YOUR ASSIGNMENT. Line by line, print the records exactly, and keep images out of the copy.

Dataset records:
━━━━━━

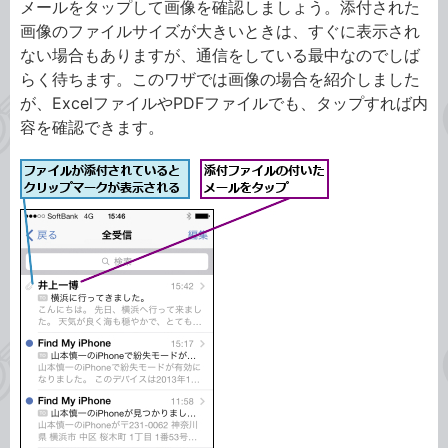
メールをタップして画像を確認しましょう。添付された
画像のファイルサイズが大きいときは、すぐに表示され
ない場合もありますが、通信をしている最中なのでしば
らく待ちます。このワザでは画像の場合を紹介しました
が、ExcelファイルやPDFファイルでも、タップすれば内
容を確認できます。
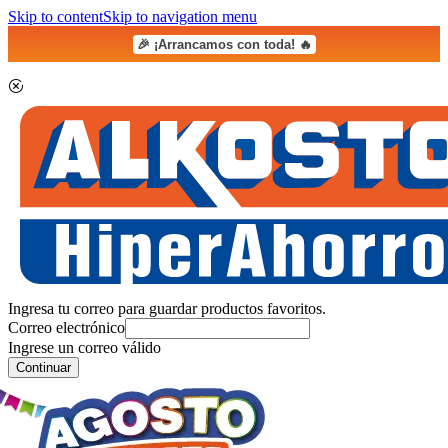
Skip to content
Skip to navigation menu
🎉 ¡Arrancamos con toda! 🔥
Ingresa tu correo para guardar productos favoritos.
Correo electrónico
Ingrese un correo válido
Continuar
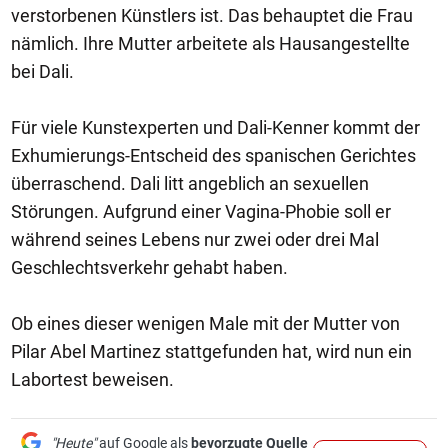
verstorbenen Künstlers ist. Das behauptet die Frau
nämlich. Ihre Mutter arbeitete als Hausangestellte
bei Dali.
Für viele Kunstexperten und Dali-Kenner kommt der
Exhumierungs-Entscheid des spanischen Gerichtes
überraschend. Dali litt angeblich an sexuellen
Störungen. Aufgrund einer Vagina-Phobie soll er
während seines Lebens nur zwei oder drei Mal
Geschlechtsverkehr gehabt haben.
Ob eines dieser wenigen Male mit der Mutter von
Pilar Abel Martinez stattgefunden hat, wird nun ein
Labortest beweisen.
"Heute"
auf Google als
bevorzugte Quelle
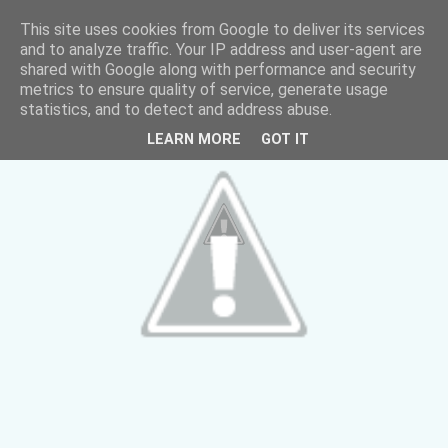
This site uses cookies from Google to deliver its services
and to analyze traffic. Your IP address and user-agent are
shared with Google along with performance and security
metrics to ensure quality of service, generate usage
statistics, and to detect and address abuse.
LEARN MORE
GOT IT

━━━━━━

RESPONSE FOR THIS EXERCISE.
メールをタップして画像を確認しましょう。添付された
画像のファイルサイズが大きいときは、すぐに表示され
ない場合もありますが、通信をしている最中なのでしば
らく待ちます。このワザでは画像の場合を紹介しました
が、ExcelファイルやPDFファイルでも、タップすれば内
容を確認できます。
Skip to content
Skip to navigation menu
🎉 ¡Arrancamos con toda! 🔥
Ingresa tu correo para guardar productos favoritos.
Correo electrónico
Ingrese un correo válido
Continuar
verstorbenen Künstlers ist. Das behauptet die Frau
nämlich. Ihre Mutter arbeitete als Hausangestellte
bei Dali.
Für viele Kunstexperten und Dali-Kenner kommt der
Exhumierungs-Entscheid des spanischen Gerichtes
überraschend. Dali litt angeblich an sexuellen
Störungen. Aufgrund einer Vagina-Phobie soll er
während seines Lebens nur zwei oder drei Mal
Geschlechtsverkehr gehabt haben.
Ob eines dieser wenigen Male mit der Mutter von
Pilar Abel Martinez stattgefunden hat, wird nun ein
Labortest beweisen.
"Heute"
auf Google als
bevorzugte Quelle
This site uses cookies from Google to deliver its services
and to analyze traffic. Your IP address and user-agent are
shared with Google along with performance and security
metrics to ensure quality of service, generate usage
statistics, and to detect and address abuse.
LEARN MORE
GOT IT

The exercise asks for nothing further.